Throughout college, you may meet some professors you adore, you dislike, and some you just flat out want to never see again and would not mind if they fell off the face of the earth. Most of us hope for the first mentioned.

My favorite teacher

Having had many in the category of "dislike" I feel it is important to make this post about one of the best professors I've ever had as a Computer Science student. If anyone would like to reach out to him, let me know and I can ask him if it's okay to share his email with you or something.

Course Structure

The professor followed what is called specifications grading. If you're not familiar with how that might work, this post will mostly serve as an overview of how a class with specifications grading might work. His course had 2 aspects - exams and projects. These two things are tightly packed together. For example, the first project may be about multi-threading, and the first exam will be about multi-threading. With that being said, your grade is based on a scale of how much you complete. You don't have to pass every exam, and you don't have to do every project.

Lets say you have 7 sections total, each with corresponding exam and project. The professor would set a scale such that if you complete 6 sections (project + exam) you get an A, 5 is a B, 4 is a C etc etc. Of course you can weight these differently to fit your class, this is just an example.

Using the example above, if you passed 6 exams, but only did 5 projects, you get rounded down to the grade of B. It does not round up. Pretty fair in my opinion.

Exams

This is by far my favorite part of the way the professor conducted the class. Each exam will include the sections from the previous exam. So if the first is on multi-threading, the second will be on the new topic + multi-threading. The third will be on the third new topic, the second, and multi-threading. The reason he does this is genius.

If you don't pass it the first time, you have another chance the next time. He of course generates new questions for each exam so you can't just study the same thing over and over, and you really need to know your stuff. It is important to note that the sections in the exam were graded on a binary scale. If it looks like you know your stuff, and you get 95% of the content correct - you pass. If not, no worries! Try again next time.

Conclusion

This may not work for everyone, but as a student, I really appreciated this way of conducting a course. The way the exams were formatted greatly reduced exam-stress which is something that GREATLY effects students.
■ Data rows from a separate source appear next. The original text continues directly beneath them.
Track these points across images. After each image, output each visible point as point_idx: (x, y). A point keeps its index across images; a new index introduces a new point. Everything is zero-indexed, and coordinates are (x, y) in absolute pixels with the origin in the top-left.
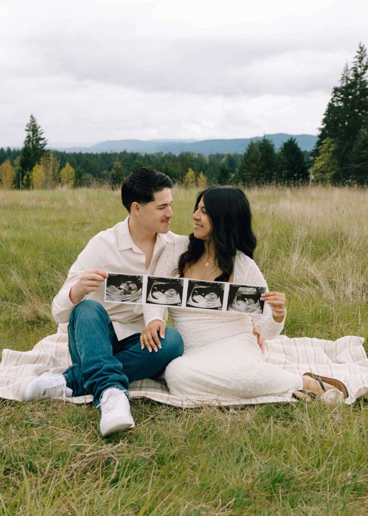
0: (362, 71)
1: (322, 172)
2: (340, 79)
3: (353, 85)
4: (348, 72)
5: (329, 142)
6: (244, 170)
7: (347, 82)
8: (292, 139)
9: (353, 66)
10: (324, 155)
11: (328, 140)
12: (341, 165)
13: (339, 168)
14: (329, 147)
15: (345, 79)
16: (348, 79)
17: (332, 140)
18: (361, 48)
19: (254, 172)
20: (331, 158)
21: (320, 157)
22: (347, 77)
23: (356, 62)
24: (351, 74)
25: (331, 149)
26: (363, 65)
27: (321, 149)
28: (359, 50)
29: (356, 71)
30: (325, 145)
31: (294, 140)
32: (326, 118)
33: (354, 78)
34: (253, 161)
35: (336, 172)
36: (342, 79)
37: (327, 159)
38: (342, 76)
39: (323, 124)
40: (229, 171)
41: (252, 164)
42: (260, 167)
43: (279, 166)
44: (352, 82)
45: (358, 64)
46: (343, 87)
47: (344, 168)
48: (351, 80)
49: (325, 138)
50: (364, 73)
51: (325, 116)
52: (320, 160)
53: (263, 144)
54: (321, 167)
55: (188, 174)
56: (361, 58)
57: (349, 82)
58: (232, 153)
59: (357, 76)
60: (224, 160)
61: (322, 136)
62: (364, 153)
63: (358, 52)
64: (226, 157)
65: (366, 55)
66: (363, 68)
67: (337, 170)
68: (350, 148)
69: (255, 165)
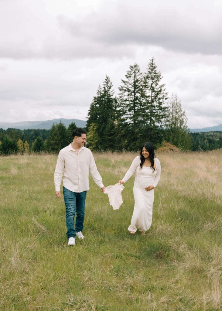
0: (108, 89)
1: (91, 140)
2: (97, 93)
3: (103, 96)
4: (101, 89)
5: (93, 125)
6: (51, 140)
7: (100, 95)
8: (73, 123)
9: (104, 86)
10: (91, 132)
11: (92, 124)
12: (101, 137)
13: (99, 139)
14: (94, 127)
15: (99, 93)
16: (101, 93)
17: (95, 124)
18: (107, 78)
19: (56, 141)
20: (95, 133)
21: (89, 133)
22: (100, 92)
23: (105, 84)
24: (102, 90)
25: (95, 129)
26: (108, 86)
27: (89, 128)
28: (106, 79)
29: (105, 89)
30: (92, 126)
31: (75, 124)
32: (90, 112)
33: (104, 93)
34: (55, 135)
35: (98, 140)
36: (98, 93)
37: (93, 133)
38: (98, 91)
39: (88, 115)
40: (42, 140)
41: (55, 137)
42: (59, 138)
43: (69, 138)
44: (103, 95)
45: (106, 85)
46: (99, 97)
47: (102, 138)
48: (102, 93)
49: (91, 123)
50: (109, 90)
51: (89, 111)
52: (89, 134)
53: (60, 126)
54: (90, 138)
55: (19, 142)
56: (107, 83)
57: (101, 95)
58: (36, 129)
59: (106, 92)
60: (32, 133)
61: (89, 122)
62: (112, 131)
63: (106, 80)
64: (33, 131)
65: (109, 81)
66: (108, 88)
67: (98, 139)
68: (104, 128)
69: (56, 137)
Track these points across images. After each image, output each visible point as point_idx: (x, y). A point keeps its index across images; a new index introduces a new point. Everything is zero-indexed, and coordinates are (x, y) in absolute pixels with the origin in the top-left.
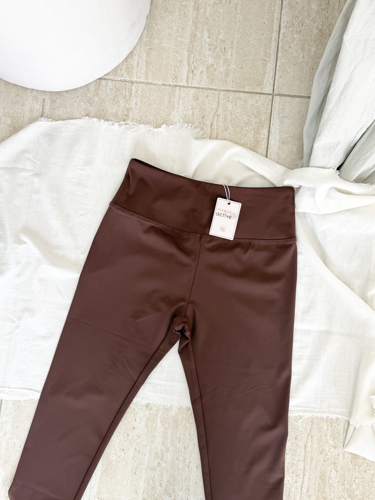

There were times where I had a really important midterm for another class, and needed to mainly focus on that. I knew I could study lightly for the CS class's exam because I'd have another chance to pass it next time. Not only does this allow students to be more flexible in their study plan, it allows us to mentally relax and focus on things as they come at us.

All in all, I think more professors ought to be adopting this method of teaching, or at least try it for a few semesters. I guarantee you your students will be very receptive and will respond VERY positively.